Activity 1: The commentary on Mueller's conspiracy standards describes several channels as chains of parties joined by the word "to." List each of these chains.

—————

The standards Mueller applied for deciding a conspiracy was prosecuteable were astronomically high

The minimum standards for conspiracy or coordination Mueller chose and applied in his investigation strike me as almost impossibly stringent. Perhaps some lawyer out there can show me where this impression is wrong.

Mueller seems to have chosen conspiracy between a Trump Campaign paid employee ONLY, directly with an employee of the Kremlin ONLY, and in which he could prove that an exchange of something of value was discussed, agreed upon, and delivered, as the mimimun and only standard he would accept for reporting a conspiracy out as proveably criminal. 

In any Trump-Russia conspiracy or coordination, if there was any intermediary party at all, any step through anyone not a campaign employee or a Putin government official, then it failed Mueller's stringent requirements... and he let it go.

Meaning very much malevolent conspiracy and coordination that definitely did occur didn't meet the high standards being applied.

Among many such examples: 

-- GRU to Julian Assange to Roger Stone directly to Trump himself. Assange was not a direct Kremlin employee, and Stone was not on Trump's payroll, so their conspiring was... what? okay? (It should have been prosecutable as racketeering under RICO, it would seem to me.) 

-- GRU to somebody at Wikileaks to Donald Trump Jr. The person at Wikileaks wasn't a Kremlin employee, so their conspiring was okay, per Mueller. 

-- Putin to Deripaska to Kilminik to Manafort. Deripaska and Kilminik fail Mueller's direct-employee-of-Kremlin requirement, so no conspiracy prosecution there either. Even though Putin got something very tangible out of that: a change to the 2016 Republican Party platform to insert a plank for relaxing the sanctions in place against Russia. 

-- Russian government to the British professor to Papadopoulos regarding Democratic Party emails hacked by Russia. The professor is the problem, the non-employee insulation from prosecution for that conspiracy channel. 

-- Michael Flynn to Peter Smith to Russian hackers pursuing more emails. Peter Smith (who killed himself afterwards rather than face investigation) was an employee of neither the Trump Campaign nor the Kremlin, so same result for that conspiracy channel. 

-- Three top Trump campaign officials meet with a Russian lawyer about trading Hillary oppo research results specifically for a promise of sanctions relief. Here, the lawyer's direct employment by the Kremlin at the moment is gray-area, plus no actual value-for-value transaction occurred... says Trump Jr. (But does Mueller actually know that to be a fact, or is it just one more thing he has too little evidence of?) So, even this doesn't meet Mueller's sky-high standards for conspiracy.

—————

Activity 2: Quote everything in the rows from the line that contains "This directory is" down to the line that contains "<p>iv. country_to_id.json: for", including both of those lines.

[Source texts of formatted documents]
—————

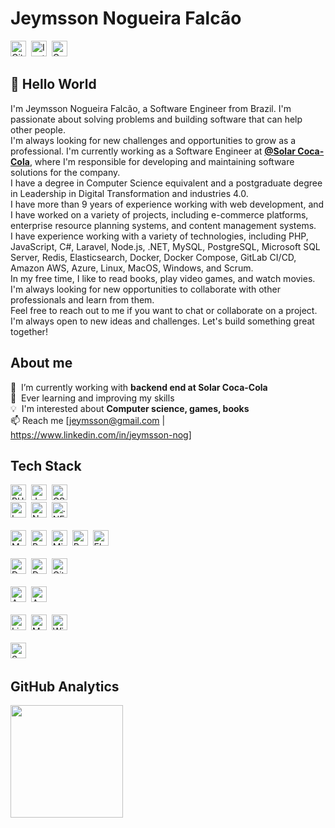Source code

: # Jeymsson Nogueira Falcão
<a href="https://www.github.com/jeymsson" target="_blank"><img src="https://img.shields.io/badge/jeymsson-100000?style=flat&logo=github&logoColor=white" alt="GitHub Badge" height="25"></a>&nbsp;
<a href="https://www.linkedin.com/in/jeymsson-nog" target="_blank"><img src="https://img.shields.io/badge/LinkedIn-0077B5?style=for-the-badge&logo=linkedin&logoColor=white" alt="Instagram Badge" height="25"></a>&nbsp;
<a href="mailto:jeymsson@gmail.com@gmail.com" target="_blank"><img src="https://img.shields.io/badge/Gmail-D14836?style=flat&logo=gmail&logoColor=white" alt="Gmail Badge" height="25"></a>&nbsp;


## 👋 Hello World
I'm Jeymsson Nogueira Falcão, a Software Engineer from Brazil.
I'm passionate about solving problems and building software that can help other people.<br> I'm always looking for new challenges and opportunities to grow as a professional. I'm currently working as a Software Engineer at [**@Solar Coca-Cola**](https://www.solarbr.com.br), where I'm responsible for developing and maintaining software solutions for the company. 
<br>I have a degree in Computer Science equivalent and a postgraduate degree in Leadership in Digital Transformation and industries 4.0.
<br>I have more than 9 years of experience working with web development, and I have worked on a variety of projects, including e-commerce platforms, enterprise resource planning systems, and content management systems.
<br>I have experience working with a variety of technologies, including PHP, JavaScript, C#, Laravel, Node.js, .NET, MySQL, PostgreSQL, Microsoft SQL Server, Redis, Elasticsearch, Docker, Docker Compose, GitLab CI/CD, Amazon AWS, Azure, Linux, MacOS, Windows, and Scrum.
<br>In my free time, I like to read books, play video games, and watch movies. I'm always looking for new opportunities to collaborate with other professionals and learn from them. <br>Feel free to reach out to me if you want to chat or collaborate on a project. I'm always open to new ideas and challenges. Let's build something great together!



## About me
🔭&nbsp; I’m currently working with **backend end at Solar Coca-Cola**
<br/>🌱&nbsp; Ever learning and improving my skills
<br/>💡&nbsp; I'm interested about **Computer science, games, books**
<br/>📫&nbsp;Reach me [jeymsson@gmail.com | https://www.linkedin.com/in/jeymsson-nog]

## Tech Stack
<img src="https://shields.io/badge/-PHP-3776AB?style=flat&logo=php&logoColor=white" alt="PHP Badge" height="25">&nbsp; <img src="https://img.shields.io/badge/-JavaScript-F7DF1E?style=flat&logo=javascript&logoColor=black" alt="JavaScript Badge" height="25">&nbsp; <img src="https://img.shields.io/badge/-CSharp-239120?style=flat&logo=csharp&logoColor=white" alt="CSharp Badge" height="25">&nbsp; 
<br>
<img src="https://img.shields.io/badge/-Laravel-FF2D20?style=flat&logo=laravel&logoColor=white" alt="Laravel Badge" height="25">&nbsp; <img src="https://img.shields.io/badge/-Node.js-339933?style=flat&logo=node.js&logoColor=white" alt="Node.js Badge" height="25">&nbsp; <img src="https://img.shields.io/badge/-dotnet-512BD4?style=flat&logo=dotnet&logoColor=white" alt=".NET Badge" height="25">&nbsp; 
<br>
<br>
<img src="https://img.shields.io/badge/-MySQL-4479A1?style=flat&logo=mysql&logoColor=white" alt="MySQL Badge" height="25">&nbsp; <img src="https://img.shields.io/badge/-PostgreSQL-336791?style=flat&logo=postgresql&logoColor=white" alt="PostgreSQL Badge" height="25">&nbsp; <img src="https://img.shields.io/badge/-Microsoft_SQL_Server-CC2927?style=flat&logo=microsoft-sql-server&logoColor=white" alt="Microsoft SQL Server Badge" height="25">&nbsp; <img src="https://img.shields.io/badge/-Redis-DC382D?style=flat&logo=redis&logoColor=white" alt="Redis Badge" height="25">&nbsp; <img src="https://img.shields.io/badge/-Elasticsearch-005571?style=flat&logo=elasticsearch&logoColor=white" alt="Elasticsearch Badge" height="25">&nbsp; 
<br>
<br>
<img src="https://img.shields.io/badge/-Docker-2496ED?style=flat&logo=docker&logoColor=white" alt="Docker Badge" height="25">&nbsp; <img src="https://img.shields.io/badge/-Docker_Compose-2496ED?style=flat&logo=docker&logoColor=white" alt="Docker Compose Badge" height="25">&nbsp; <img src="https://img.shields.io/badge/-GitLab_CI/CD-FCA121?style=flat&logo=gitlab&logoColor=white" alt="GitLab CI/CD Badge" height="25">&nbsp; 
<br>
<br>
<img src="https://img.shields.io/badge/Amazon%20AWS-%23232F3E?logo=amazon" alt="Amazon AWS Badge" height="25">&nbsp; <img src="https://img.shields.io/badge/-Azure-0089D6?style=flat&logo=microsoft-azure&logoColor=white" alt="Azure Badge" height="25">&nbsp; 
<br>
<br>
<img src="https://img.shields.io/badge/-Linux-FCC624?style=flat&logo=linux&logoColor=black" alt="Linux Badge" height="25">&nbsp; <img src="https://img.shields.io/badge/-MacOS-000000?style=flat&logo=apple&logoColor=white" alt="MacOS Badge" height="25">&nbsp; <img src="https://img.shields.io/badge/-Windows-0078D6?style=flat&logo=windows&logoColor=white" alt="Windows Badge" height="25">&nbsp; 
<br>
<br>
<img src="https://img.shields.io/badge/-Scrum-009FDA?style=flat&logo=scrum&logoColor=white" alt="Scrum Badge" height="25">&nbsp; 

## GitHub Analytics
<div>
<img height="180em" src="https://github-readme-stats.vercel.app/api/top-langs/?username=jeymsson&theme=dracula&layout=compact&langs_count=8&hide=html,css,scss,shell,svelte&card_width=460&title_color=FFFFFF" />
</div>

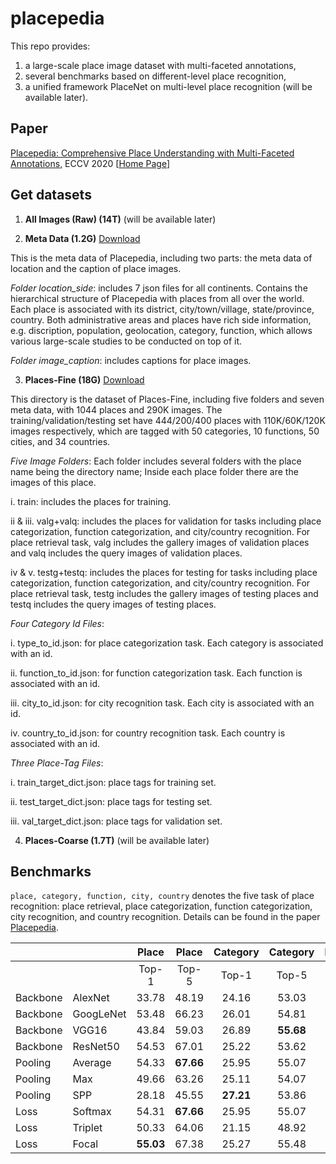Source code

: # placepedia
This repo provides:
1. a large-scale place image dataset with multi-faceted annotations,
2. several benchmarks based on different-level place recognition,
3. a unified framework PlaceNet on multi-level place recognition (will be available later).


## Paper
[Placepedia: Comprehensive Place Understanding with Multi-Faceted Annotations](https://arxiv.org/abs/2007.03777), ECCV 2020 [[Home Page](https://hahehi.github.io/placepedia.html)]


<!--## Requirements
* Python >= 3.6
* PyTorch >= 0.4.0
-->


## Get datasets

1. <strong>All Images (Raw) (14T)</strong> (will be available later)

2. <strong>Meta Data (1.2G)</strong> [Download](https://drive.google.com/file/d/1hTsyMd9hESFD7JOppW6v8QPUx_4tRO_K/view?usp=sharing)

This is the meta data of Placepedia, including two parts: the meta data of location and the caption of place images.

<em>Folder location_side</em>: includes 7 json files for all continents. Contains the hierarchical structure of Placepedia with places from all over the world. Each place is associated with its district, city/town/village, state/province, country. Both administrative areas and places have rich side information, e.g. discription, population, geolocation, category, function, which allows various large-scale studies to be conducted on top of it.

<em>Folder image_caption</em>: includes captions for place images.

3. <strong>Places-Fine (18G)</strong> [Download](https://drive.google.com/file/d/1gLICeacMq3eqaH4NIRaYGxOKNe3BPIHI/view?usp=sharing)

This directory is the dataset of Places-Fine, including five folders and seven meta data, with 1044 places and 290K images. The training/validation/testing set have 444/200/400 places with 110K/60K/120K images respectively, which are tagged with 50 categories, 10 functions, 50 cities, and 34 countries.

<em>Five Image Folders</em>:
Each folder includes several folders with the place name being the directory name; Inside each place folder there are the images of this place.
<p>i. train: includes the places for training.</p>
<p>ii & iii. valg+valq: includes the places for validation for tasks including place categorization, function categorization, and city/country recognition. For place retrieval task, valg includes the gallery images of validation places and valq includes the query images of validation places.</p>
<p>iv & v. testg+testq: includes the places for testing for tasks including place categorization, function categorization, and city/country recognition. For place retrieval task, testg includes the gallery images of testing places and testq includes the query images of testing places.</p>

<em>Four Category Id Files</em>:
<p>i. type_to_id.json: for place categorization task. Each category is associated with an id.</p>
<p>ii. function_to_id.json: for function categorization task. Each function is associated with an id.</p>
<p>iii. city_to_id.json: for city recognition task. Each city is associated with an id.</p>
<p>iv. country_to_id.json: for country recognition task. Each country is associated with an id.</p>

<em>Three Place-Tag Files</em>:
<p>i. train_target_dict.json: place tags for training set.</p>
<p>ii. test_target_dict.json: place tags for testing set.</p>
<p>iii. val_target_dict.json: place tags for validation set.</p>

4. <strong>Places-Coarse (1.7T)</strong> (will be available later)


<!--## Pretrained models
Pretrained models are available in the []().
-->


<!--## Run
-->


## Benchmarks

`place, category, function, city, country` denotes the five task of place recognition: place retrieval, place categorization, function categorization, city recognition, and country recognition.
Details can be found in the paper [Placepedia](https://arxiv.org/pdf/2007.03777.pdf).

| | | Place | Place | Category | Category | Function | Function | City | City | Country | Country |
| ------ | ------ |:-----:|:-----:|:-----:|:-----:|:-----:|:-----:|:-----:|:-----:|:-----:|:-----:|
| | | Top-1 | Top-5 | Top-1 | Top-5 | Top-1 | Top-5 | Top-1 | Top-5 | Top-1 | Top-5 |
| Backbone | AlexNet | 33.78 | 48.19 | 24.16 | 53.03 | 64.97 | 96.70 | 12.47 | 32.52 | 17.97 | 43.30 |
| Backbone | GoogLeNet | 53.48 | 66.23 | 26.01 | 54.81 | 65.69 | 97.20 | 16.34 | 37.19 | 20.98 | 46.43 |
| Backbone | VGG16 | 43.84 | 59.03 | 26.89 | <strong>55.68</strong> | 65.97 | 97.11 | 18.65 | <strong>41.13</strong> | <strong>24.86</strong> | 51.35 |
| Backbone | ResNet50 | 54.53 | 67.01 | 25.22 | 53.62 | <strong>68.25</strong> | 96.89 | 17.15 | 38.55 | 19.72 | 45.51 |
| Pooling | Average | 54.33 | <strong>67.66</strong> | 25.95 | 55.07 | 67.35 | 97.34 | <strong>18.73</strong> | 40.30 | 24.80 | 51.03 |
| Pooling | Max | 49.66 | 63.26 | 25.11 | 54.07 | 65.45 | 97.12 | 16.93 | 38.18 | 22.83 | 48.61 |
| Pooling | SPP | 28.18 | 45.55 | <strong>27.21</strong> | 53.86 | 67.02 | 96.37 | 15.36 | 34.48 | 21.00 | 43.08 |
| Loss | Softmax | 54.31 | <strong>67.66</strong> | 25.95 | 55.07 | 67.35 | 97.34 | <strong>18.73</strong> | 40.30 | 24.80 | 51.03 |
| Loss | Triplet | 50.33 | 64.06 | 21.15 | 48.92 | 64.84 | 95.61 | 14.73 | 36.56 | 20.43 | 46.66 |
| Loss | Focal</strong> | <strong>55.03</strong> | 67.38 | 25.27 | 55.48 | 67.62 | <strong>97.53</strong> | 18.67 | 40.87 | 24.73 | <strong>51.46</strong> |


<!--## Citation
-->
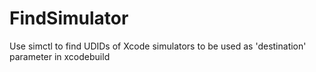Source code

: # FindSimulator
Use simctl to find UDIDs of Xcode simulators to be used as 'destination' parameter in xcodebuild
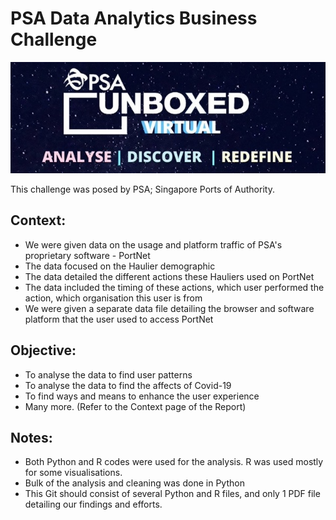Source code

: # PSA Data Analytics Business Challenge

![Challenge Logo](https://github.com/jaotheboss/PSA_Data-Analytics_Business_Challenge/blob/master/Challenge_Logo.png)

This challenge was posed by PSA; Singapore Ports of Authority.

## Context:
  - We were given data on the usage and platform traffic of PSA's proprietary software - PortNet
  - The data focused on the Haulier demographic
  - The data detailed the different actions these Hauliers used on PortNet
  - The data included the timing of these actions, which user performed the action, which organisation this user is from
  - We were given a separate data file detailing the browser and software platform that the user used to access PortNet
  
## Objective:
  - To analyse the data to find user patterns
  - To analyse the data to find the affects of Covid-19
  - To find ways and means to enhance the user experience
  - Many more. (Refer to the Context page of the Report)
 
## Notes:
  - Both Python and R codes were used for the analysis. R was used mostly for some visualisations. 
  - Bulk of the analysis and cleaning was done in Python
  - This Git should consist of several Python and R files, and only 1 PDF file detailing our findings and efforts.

—————

Response 1:
- GRU to Julian Assange to Roger Stone directly to Trump himself
- GRU to somebody at Wikileaks to Donald Trump Jr.
- Putin to Deripaska to Kilminik to Manafort
- Russian government to the British professor to Papadopoulos
- Michael Flynn to Peter Smith to Russian hackers

Response 2:
This directory is the dataset of Places-Fine, including five folders and seven meta data, with 1044 places and 290K images. The training/validation/testing set have 444/200/400 places with 110K/60K/120K images respectively, which are tagged with 50 categories, 10 functions, 50 cities, and 34 countries.

<em>Five Image Folders</em>:
Each folder includes several folders with the place name being the directory name; Inside each place folder there are the images of this place.
<p>i. train: includes the places for training.</p>
<p>ii & iii. valg+valq: includes the places for validation for tasks including place categorization, function categorization, and city/country recognition. For place retrieval task, valg includes the gallery images of validation places and valq includes the query images of validation places.</p>
<p>iv & v. testg+testq: includes the places for testing for tasks including place categorization, function categorization, and city/country recognition. For place retrieval task, testg includes the gallery images of testing places and testq includes the query images of testing places.</p>

<em>Four Category Id Files</em>:
<p>i. type_to_id.json: for place categorization task. Each category is associated with an id.</p>
<p>ii. function_to_id.json: for function categorization task. Each function is associated with an id.</p>
<p>iii. city_to_id.json: for city recognition task. Each city is associated with an id.</p>
<p>iv. country_to_id.json: for country recognition task. Each country is associated with an id.</p>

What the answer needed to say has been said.